▶ [Required action]: What you give back must match the data exactly, minus the pictures.

▶ [Records shown]:
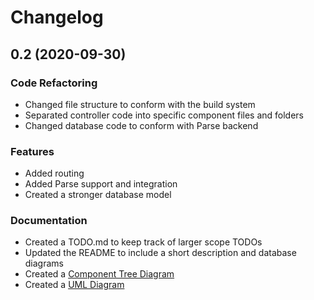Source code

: # Changelog

## 0.2 (2020-09-30)

### Code Refactoring
* Changed file structure to conform with the build system
* Separated controller code into specific component files and folders
* Changed database code to conform with Parse backend

### Features
* Added routing
* Added Parse support and integration
* Created a stronger database model

### Documentation
* Created a TODO.md to keep track of larger scope TODOs
* Updated the README to include a short description and database diagrams
* Created a [Component Tree Diagram](https://docs.google.com/drawings/d/1DG_dqgtQWHeLXfqIMtknesrPujC9SYAroA9EBP0X_3Y/edit?usp=sharing)
* Created a [UML Diagram](https://docs.google.com/presentation/d/1gLYudLuDtwh5LdDlm-UEN_hdZkvBXSrj26Fje8xR5WQ/edit?usp=sharing)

▶ [Solved exercise]:
Source code

: # Changelog

## 0.2 (2020-09-30)

### Code Refactoring
* Changed file structure to conform with the build system
* Separated controller code into specific component files and folders
* Changed database code to conform with Parse backend

### Features
* Added routing
* Added Parse support and integration
* Created a stronger database model

### Documentation
* Created a TODO.md to keep track of larger scope TODOs
* Updated the README to include a short description and database diagrams
* Created a [Component Tree Diagram](https://docs.google.com/drawings/d/1DG_dqgtQWHeLXfqIMtknesrPujC9SYAroA9EBP0X_3Y/edit?usp=sharing)
* Created a [UML Diagram](https://docs.google.com/presentation/d/1gLYudLuDtwh5LdDlm-UEN_hdZkvBXSrj26Fje8xR5WQ/edit?usp=sharing)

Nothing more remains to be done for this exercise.